### Раздел документа
···

Взялся Виктор за лопату, подцепил горку бетона.
Ему, еще не окрепшему 18-летнему пареньку, эта первая лопата будто из чугуна сделанной показалась. Ребята из бригады молча покосились на него, но тут же и потеряли к новенькому всякий интерес.
Потянулись дни, месяцы, как две капли воды похожие друг на друга. Ранним утром, когда еще плотная, тяжелая темень стояла на улице, все жители комнаты номер три уже начинали шевелиться, собираться. Сосед Колька (он тоже в бригаде бетонщиков, где и Виктор, работал) продирал глаза, охал, клял на чем свет стоит заводик и работу. Другой их сосед, Егор Иванович, человек с морщинистым, сухим лицом, тоже с трудом выбирался из-под одеяла. И тоже сразу начинал чертыхаться и поминать недобрым словом бетонный цех. На Люду никто уже не обращал внимания: живет, ну и что, человек ведь тоже, есть, пить, спать надо, а больше, кроме как здесь, негде: все общежитие переполнено, как улей…
И Виктор тоже, кое-чего из съестного перехватив, вместе со своими соседями по комнате и общежитию в половине восьмого, хмурый, сонный, шагал на завод. А руки и после ночи никак не могли отойти: ломило.

···

### Записанные данные

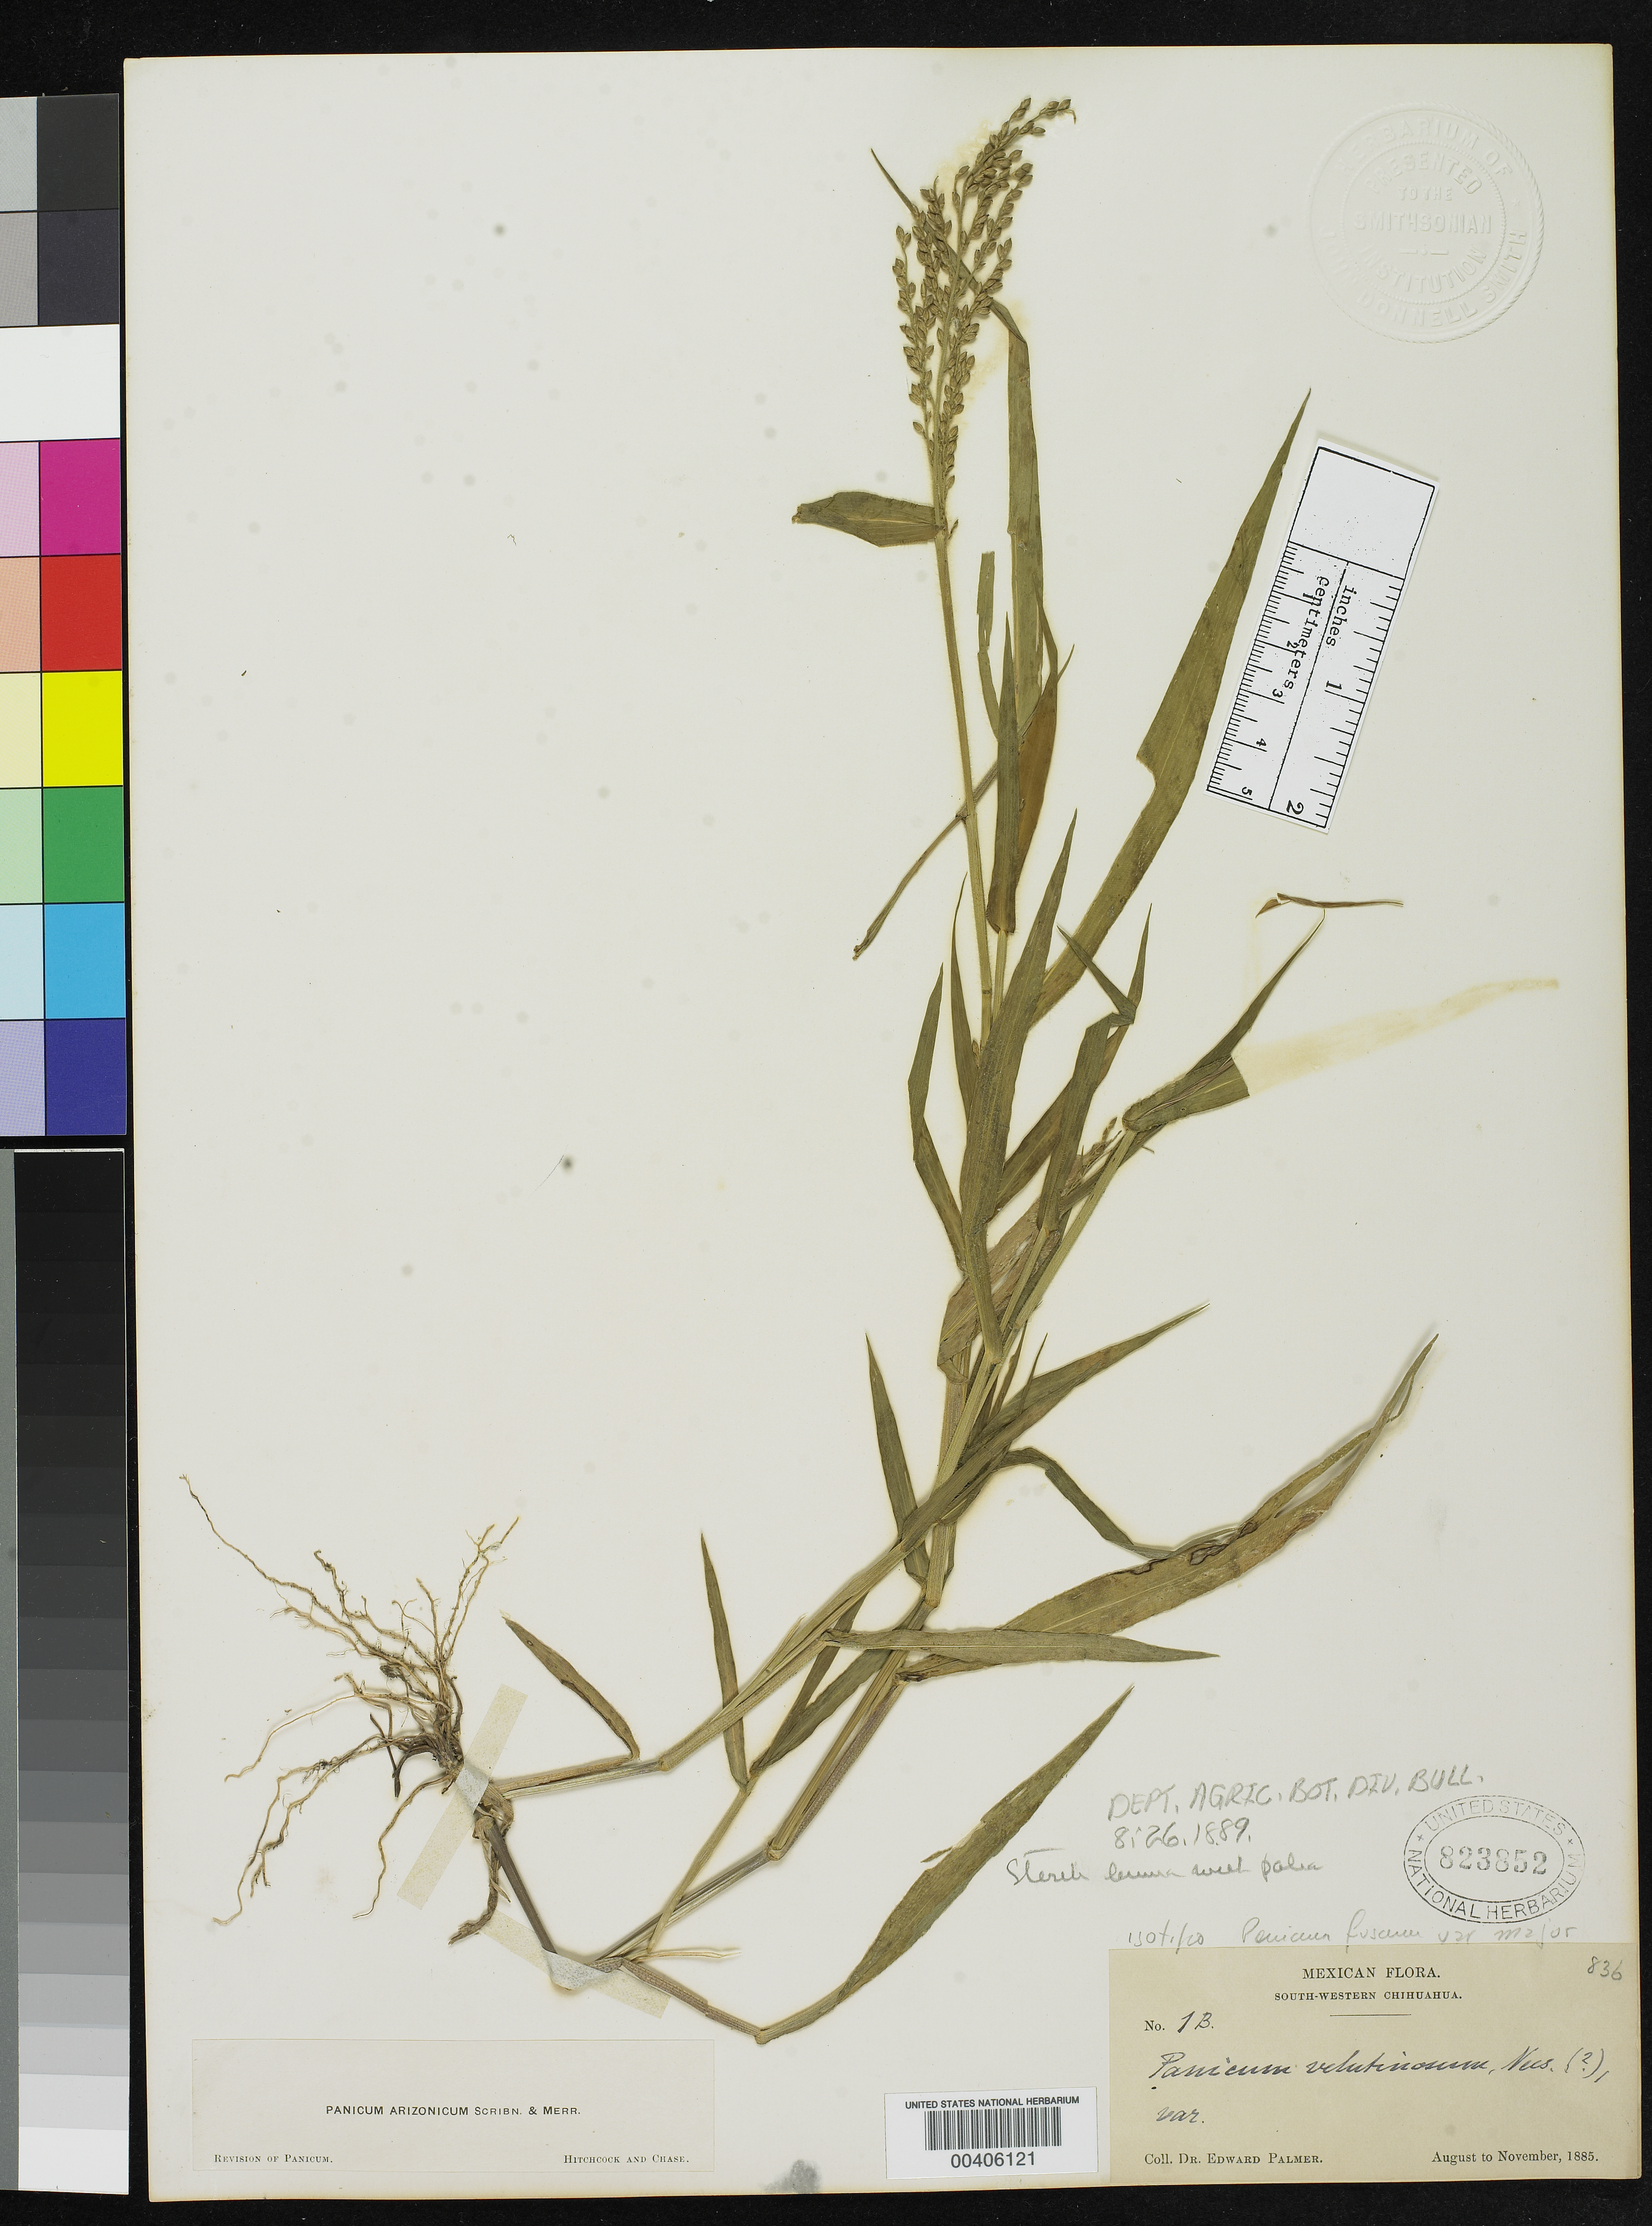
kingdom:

···

### Поставленные задачи
(1) Перепишите часть отрывка о Викторе, которая открывается словами «Потянулись дни, месяцы, как» и завершается словами «могли отойти: ломило.», поменяв «Егор Иванович» на «Степан Петрович».
(2) Во сколько, согласно отрывку о Викторе, он с соседями шагал на завод?
(3) Напишите продолжение отрывка о Викторе, которое следует за его последним предложением.

### Ответы на задания
(1)
Потянулись дни, месяцы, как две капли воды похожие друг на друга. Ранним утром, когда еще плотная, тяжелая темень стояла на улице, все жители комнаты номер три уже начинали шевелиться, собираться. Сосед Колька (он тоже в бригаде бетонщиков, где и Виктор, работал) продирал глаза, охал, клял на чем свет стоит заводик и работу. Другой их сосед, Степан Петрович, человек с морщинистым, сухим лицом, тоже с трудом выбирался из-под одеяла. И тоже сразу начинал чертыхаться и поминать недобрым словом бетонный цех. На Люду никто уже не обращал внимания: живет, ну и что, человек ведь тоже, есть, пить, спать надо, а больше, кроме как здесь, негде: все общежитие переполнено, как улей…
И Виктор тоже, кое-чего из съестного перехватив, вместе со своими соседями по комнате и общежитию в половине восьмого, хмурый, сонный, шагал на завод. А руки и после ночи никак не могли отойти: ломило.

(2) В половине восьмого.

(3)
Вечером, вернувшись в общежитие, Виктор наскоро, не чувствуя вкуса, что-то жевал, валился на кровать и сразу будто проваливался куда-то.
По выходным хотелось одного — забыть обо всем: о лопате, о бетоне, о мастере… Но забыться было не в чем. Телевизор в общежитии отсутствовал, шахматы и шашки тоже, старенький проигрыватель давно уже валялся где-то в кладовке. Погонять мяч, послушать музыку негде, спортплощадки нет, клуб открывается неизвестно кем и когда. Ехать в город, в кино — минут сорок, да и автобус ходит редко.
По выходным в комнате с утра начинался тарарам. Колька, с утра куда-то исчезавший, вламывался с «налитыми», ошалевшими глазами, будил всех, кому-то грозил кулаком, кричал, на что-то жаловался… Егор Иванович целыми днями лежал в кровати, закрывшись одеялом, и лишь время от времени высовывался, тихим голосом ругал Кольку.
Горшков, парень веселый, общительный по характеру, теперь редко улыбался, стал вроде испуганным, придавленным. Здорово все это — быт, работа — его шибануло, никак в себя не мог прийти.
Только время от времени Виктор свою Люду спрашивал с грустью и недоумением: «Трудно им, что ли, хоть шахматы, шашки для общежития купить, мячик футбольный, проигрыватель наладить, люди же здесь живут».
Три года пролетели как один день. А тут еще сын родился. И все они, теперь уже впятером, жили в той же комнате в общежитии: здесь же малыша купали, здесь же пеленки сушили.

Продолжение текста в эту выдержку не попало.